» Problem to solve
Going from the first line of the entries through the line that contains "potential interest of", swap each "reply" for "answer" and write those lines out again with nothing else changed.
[[ Given records open ]]
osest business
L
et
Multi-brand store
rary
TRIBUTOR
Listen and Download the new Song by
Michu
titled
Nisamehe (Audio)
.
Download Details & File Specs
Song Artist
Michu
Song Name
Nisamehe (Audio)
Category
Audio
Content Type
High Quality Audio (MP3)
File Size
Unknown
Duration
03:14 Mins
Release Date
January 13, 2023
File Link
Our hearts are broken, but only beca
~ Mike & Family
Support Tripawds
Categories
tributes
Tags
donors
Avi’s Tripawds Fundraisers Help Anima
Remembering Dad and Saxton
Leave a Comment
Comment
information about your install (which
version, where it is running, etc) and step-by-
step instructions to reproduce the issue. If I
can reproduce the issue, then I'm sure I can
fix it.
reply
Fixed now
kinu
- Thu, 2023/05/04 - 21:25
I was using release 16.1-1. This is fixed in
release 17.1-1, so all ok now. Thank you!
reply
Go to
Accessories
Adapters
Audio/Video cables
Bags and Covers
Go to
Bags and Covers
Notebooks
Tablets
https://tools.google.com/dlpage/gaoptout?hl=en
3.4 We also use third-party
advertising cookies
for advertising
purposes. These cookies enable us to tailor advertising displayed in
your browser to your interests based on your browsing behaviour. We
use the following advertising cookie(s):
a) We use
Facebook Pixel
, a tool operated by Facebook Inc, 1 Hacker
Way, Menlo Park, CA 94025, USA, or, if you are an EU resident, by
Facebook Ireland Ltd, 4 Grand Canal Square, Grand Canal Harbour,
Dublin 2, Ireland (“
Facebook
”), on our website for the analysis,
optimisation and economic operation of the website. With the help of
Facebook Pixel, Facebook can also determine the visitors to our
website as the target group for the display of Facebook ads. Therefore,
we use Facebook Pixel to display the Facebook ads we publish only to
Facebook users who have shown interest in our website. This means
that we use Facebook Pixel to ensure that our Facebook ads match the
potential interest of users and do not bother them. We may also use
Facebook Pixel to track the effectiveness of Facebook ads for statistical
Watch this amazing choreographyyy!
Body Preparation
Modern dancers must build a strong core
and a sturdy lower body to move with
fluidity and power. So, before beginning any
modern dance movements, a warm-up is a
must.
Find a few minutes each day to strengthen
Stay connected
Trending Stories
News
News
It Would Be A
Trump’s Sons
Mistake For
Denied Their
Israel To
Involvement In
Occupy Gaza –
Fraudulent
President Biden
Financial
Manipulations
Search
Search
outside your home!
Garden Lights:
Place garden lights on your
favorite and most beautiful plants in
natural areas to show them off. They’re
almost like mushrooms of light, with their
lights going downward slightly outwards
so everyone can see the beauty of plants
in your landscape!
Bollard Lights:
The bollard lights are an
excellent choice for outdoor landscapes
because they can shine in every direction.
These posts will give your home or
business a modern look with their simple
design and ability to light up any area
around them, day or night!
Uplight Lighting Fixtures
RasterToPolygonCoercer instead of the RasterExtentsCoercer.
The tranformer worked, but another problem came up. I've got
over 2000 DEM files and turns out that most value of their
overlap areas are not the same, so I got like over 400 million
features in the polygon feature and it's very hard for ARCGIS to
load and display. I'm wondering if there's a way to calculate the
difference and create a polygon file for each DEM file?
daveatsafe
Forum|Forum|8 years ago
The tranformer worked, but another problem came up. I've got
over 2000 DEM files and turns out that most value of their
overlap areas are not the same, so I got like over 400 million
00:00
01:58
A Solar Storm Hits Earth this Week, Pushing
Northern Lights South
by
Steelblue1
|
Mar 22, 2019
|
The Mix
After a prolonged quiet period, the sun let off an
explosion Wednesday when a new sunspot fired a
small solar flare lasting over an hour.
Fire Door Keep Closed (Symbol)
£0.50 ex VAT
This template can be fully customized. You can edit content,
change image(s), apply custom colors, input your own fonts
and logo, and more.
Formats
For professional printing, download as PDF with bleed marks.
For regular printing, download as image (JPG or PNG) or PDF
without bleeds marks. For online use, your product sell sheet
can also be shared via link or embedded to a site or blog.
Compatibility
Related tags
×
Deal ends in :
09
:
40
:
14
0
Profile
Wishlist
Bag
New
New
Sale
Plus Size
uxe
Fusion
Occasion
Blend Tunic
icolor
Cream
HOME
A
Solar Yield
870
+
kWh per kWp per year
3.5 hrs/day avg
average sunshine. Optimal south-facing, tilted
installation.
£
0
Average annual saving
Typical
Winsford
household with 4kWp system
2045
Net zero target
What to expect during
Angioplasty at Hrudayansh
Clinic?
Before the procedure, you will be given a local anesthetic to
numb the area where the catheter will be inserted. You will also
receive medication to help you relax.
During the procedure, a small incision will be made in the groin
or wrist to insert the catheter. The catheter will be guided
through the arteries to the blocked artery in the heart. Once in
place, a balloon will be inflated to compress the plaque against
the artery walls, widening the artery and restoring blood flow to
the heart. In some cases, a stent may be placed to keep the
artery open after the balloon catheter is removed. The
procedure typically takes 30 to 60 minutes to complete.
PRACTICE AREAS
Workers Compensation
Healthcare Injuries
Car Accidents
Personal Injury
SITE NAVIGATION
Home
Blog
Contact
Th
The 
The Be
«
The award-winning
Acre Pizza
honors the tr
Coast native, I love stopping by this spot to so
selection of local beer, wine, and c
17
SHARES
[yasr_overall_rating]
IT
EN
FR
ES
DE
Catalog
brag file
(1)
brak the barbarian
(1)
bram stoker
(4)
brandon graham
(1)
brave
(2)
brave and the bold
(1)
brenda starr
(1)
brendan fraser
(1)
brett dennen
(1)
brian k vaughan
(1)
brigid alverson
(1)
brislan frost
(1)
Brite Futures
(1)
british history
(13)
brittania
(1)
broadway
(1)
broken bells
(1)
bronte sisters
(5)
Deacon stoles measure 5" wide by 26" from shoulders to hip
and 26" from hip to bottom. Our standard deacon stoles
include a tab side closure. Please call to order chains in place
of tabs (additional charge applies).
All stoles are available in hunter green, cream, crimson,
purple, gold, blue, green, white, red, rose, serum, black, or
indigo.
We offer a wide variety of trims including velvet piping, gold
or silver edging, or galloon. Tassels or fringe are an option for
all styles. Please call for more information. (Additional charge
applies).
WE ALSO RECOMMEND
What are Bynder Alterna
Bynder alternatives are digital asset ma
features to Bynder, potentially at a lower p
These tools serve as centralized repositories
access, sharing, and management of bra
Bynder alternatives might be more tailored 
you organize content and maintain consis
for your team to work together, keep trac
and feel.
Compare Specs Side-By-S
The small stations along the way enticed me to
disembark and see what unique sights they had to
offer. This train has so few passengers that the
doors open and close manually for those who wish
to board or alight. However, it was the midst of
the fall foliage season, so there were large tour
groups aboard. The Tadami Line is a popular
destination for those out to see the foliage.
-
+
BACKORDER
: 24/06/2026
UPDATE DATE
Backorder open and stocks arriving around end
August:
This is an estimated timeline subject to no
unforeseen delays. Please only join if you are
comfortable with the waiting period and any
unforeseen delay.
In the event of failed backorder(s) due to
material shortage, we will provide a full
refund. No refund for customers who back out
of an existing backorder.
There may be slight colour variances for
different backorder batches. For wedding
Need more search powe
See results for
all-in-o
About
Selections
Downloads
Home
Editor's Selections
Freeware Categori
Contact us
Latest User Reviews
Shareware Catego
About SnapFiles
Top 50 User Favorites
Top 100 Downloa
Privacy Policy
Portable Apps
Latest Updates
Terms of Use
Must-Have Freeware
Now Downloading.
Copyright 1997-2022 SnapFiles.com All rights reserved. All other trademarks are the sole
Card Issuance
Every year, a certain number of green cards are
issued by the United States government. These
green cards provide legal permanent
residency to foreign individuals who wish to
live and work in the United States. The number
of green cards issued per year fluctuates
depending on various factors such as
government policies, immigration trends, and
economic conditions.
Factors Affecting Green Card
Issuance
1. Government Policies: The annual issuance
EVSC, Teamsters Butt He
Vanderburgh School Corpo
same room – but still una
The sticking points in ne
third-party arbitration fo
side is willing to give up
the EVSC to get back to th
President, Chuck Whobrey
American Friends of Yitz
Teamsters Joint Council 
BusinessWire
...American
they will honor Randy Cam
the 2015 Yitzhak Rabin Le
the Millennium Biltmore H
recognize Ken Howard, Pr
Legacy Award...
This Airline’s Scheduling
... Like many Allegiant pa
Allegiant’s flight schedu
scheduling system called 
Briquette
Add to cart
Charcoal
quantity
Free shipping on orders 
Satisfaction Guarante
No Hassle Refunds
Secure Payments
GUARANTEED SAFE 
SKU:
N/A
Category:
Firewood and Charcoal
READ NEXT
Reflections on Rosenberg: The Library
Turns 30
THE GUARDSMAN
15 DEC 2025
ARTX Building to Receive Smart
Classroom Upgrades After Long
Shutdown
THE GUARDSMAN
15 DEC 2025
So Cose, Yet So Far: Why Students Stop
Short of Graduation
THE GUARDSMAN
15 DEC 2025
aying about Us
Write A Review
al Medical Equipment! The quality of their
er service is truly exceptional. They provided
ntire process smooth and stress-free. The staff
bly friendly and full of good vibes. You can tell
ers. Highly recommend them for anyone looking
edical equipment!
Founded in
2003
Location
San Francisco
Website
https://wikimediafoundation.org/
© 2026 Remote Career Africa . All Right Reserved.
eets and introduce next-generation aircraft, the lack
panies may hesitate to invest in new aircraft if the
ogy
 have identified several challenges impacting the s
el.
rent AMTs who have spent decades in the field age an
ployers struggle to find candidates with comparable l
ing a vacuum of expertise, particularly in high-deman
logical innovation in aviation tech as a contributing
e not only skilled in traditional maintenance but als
[[ Given records closed ]]
» Expected output
osest business
L
et
Multi-brand store
rary
TRIBUTOR
Listen and Download the new Song by
Michu
titled
Nisamehe (Audio)
.
Download Details & File Specs
Song Artist
Michu
Song Name
Nisamehe (Audio)
Category
Audio
Content Type
High Quality Audio (MP3)
File Size
Unknown
Duration
03:14 Mins
Release Date
January 13, 2023
File Link
Our hearts are broken, but only beca
~ Mike & Family
Support Tripawds
Categories
tributes
Tags
donors
Avi’s Tripawds Fundraisers Help Anima
Remembering Dad and Saxton
Leave a Comment
Comment
information about your install (which
version, where it is running, etc) and step-by-
step instructions to reproduce the issue. If I
can reproduce the issue, then I'm sure I can
fix it.
answer
Fixed now
kinu
- Thu, 2023/05/04 - 21:25
I was using release 16.1-1. This is fixed in
release 17.1-1, so all ok now. Thank you!
answer
Go to
Accessories
Adapters
Audio/Video cables
Bags and Covers
Go to
Bags and Covers
Notebooks
Tablets
https://tools.google.com/dlpage/gaoptout?hl=en
3.4 We also use third-party
advertising cookies
for advertising
purposes. These cookies enable us to tailor advertising displayed in
your browser to your interests based on your browsing behaviour. We
use the following advertising cookie(s):
a) We use
Facebook Pixel
, a tool operated by Facebook Inc, 1 Hacker
Way, Menlo Park, CA 94025, USA, or, if you are an EU resident, by
Facebook Ireland Ltd, 4 Grand Canal Square, Grand Canal Harbour,
Dublin 2, Ireland (“
Facebook
”), on our website for the analysis,
optimisation and economic operation of the website. With the help of
Facebook Pixel, Facebook can also determine the visitors to our
website as the target group for the display of Facebook ads. Therefore,
we use Facebook Pixel to display the Facebook ads we publish only to
Facebook users who have shown interest in our website. This means
that we use Facebook Pixel to ensure that our Facebook ads match the
potential interest of users and do not bother them. We may also use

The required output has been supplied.